PORT ANGELES, WA — The crew aboard a 53-year-old Coast Guard cutter returned home to Port Angeles on Friday following a counter-drug patrol in international waters off the coast of Central America.
The 75-member crew aboard the Coast Guard Cutter Active deployed to the Eastern Pacific Ocean where they intercepted three “panga” style vessels and one pleasure craft, resulting in the seizure of more than three tons of illicit narcotics worth an estimated $95 million in wholesale value. The crew also apprehended 11 suspected drug smugglers who will be prosecuted in the United States. The seized drugs were turned over to federal agents from the Drug Enforcement Administration for destruction. Vice Adm. Fred Midgette, commander, U.S. Coast Guard Pacific Area, had this to say of the crew:
The crew of Active should be proud of all they’ve accomplished to combat dangerous transnational criminal organizations that spread violence and instability throughout the Western Hemisphere. Their ability to complete the mission on this aging platform is a testament their abilities as cuttermen and Devotion to Duty as Coast Guard women and men.
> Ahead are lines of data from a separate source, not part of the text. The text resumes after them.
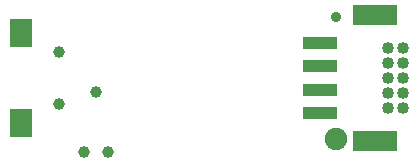
<source format=gbs>
G04 #@! TF.FileFunction,Soldermask,Bot*
%FSLAX46Y46*%
G04 Gerber Fmt 4.6, Leading zero omitted, Abs format (unit mm)*
G04 Created by KiCad (PCBNEW 0.201512311516+6410~40~ubuntu14.04.1-stable) date Sat 02 Jan 2016 08:24:33 GMT*
%MOMM*%
G01*
G04 APERTURE LIST*
%ADD10C,0.100000*%
%ADD11C,1.000000*%
%ADD12R,1.900000X2.440000*%
%ADD13C,1.016000*%
%ADD14R,3.800000X1.800000*%
%ADD15C,0.900000*%
%ADD16C,1.900000*%
%ADD17R,3.000000X1.000000*%
G04 APERTURE END LIST*
D10*
D11*
X103000000Y-97775000D03*
X103000000Y-102225000D03*
D12*
X99820000Y-103840000D03*
X99820000Y-96160000D03*
D11*
X106135000Y-101210000D03*
X105119000Y-106290000D03*
X107151000Y-106290000D03*
D13*
X130865000Y-97460000D03*
X132135000Y-97460000D03*
X130865000Y-98730000D03*
X132135000Y-98730000D03*
X130865000Y-100000000D03*
X132135000Y-100000000D03*
X130865000Y-101270000D03*
X132135000Y-101270000D03*
X130865000Y-102540000D03*
X132135000Y-102540000D03*
D14*
X129750000Y-94650000D03*
X129750000Y-105350000D03*
D15*
X126500000Y-94800000D03*
D16*
X126500000Y-105200000D03*
D17*
X125150000Y-97000000D03*
X125150000Y-99000000D03*
X125150000Y-101000000D03*
X125150000Y-103000000D03*
M02*

</source>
The Active is a Medium Endurance Cutter (MEC) and is currently operating beyond its expected 40-year service life. In addition to conducting Coast Guard law enforcement missions, Active’s crew conducted deck landing qualifications with local Coast Guard air stations to provide training for the pilots and Active’s crew, giving members the opportunity to increase their helicopter operational proficiency for future missions. Active’s Commanding Officer, Cmdr. Chris German, had this to say of the ship and the crew:
I’m incredibly proud of this crew and their accomplishments. The success of this patrol is a testament to their hard work and dedication. Just to keep a 53-year-old ship in prime condition is a feat in and of itself, and they have done that and much more. As they spend some well-deserved down time with their families, they can rest assured that they’ve made a difference by preventing this poison from reaching our streets, and that they’ve taken some of the profits out of the pockets of transnational organized crime networks.
Despite aging platforms, MEC crews continue to patrol the drug transit zone in the Pacific Ocean near Central and South America with great success. In fiscal year 2017, the Coast Guard removed more than 493,000 pounds of cocaine worth more than $6.6 billion. This was a new record for the service, after seizing 443,000 pounds of cocaine in fiscal year 2016.